> EXERCISE BRIEF
Write out exactly the line containing "About the Environmental Defense Center" along with each line that follows it in the records below, and no others.

Saved data entries:

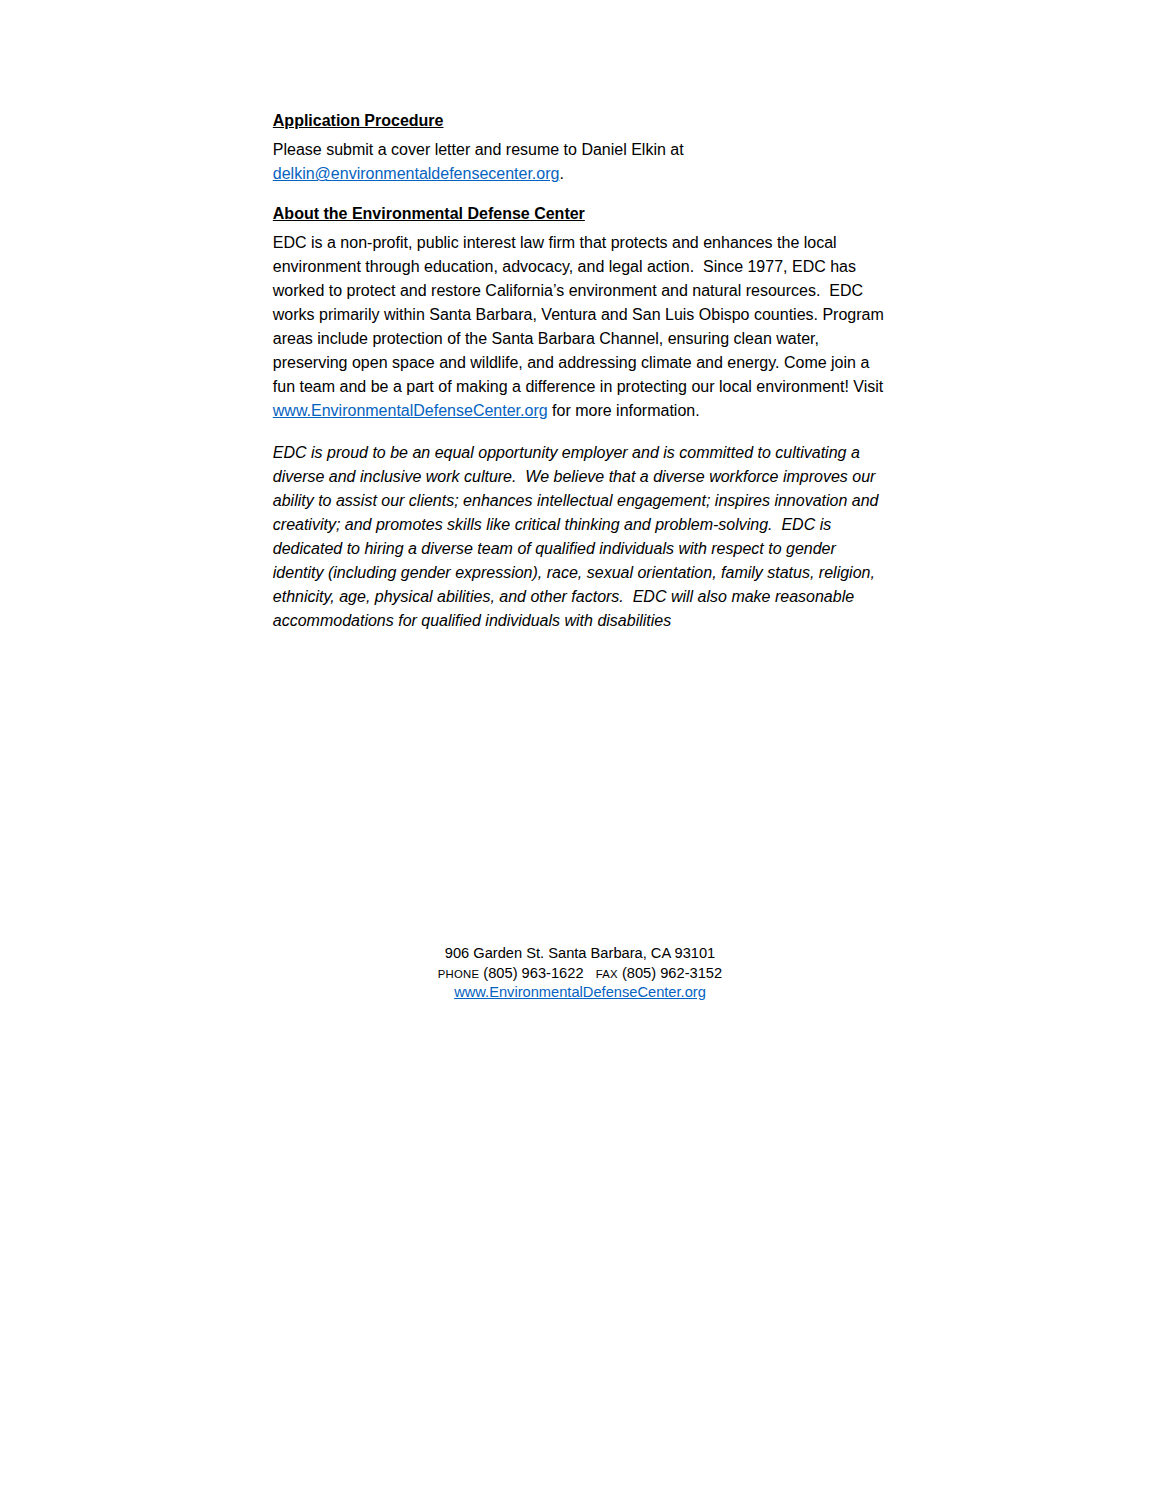Application Procedure
Please submit a cover letter and resume to Daniel Elkin at delkin@environmentaldefensecenter.org.
About the Environmental Defense Center
EDC is a non-profit, public interest law firm that protects and enhances the local environment through education, advocacy, and legal action. Since 1977, EDC has worked to protect and restore California’s environment and natural resources. EDC works primarily within Santa Barbara, Ventura and San Luis Obispo counties. Program areas include protection of the Santa Barbara Channel, ensuring clean water, preserving open space and wildlife, and addressing climate and energy. Come join a fun team and be a part of making a difference in protecting our local environment! Visit www.EnvironmentalDefenseCenter.org for more information.
EDC is proud to be an equal opportunity employer and is committed to cultivating a diverse and inclusive work culture. We believe that a diverse workforce improves our ability to assist our clients; enhances intellectual engagement; inspires innovation and creativity; and promotes skills like critical thinking and problem-solving. EDC is dedicated to hiring a diverse team of qualified individuals with respect to gender identity (including gender expression), race, sexual orientation, family status, religion, ethnicity, age, physical abilities, and other factors. EDC will also make reasonable accommodations for qualified individuals with disabilities
906 Garden St. Santa Barbara, CA 93101
PHONE (805) 963-1622 FAX (805) 962-3152
www.EnvironmentalDefenseCenter.org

> WRITTEN SOLUTION
About the Environmental Defense Center
EDC is a non-profit, public interest law firm that protects and enhances the local environment through education, advocacy, and legal action. Since 1977, EDC has worked to protect and restore California’s environment and natural resources. EDC works primarily within Santa Barbara, Ventura and San Luis Obispo counties. Program areas include protection of the Santa Barbara Channel, ensuring clean water, preserving open space and wildlife, and addressing climate and energy. Come join a fun team and be a part of making a difference in protecting our local environment! Visit www.EnvironmentalDefenseCenter.org for more information.
EDC is proud to be an equal opportunity employer and is committed to cultivating a diverse and inclusive work culture. We believe that a diverse workforce improves our ability to assist our clients; enhances intellectual engagement; inspires innovation and creativity; and promotes skills like critical thinking and problem-solving. EDC is dedicated to hiring a diverse team of qualified individuals with respect to gender identity (including gender expression), race, sexual orientation, family status, religion, ethnicity, age, physical abilities, and other factors. EDC will also make reasonable accommodations for qualified individuals with disabilities
906 Garden St. Santa Barbara, CA 93101
PHONE (805) 963-1622 FAX (805) 962-3152
www.EnvironmentalDefenseCenter.org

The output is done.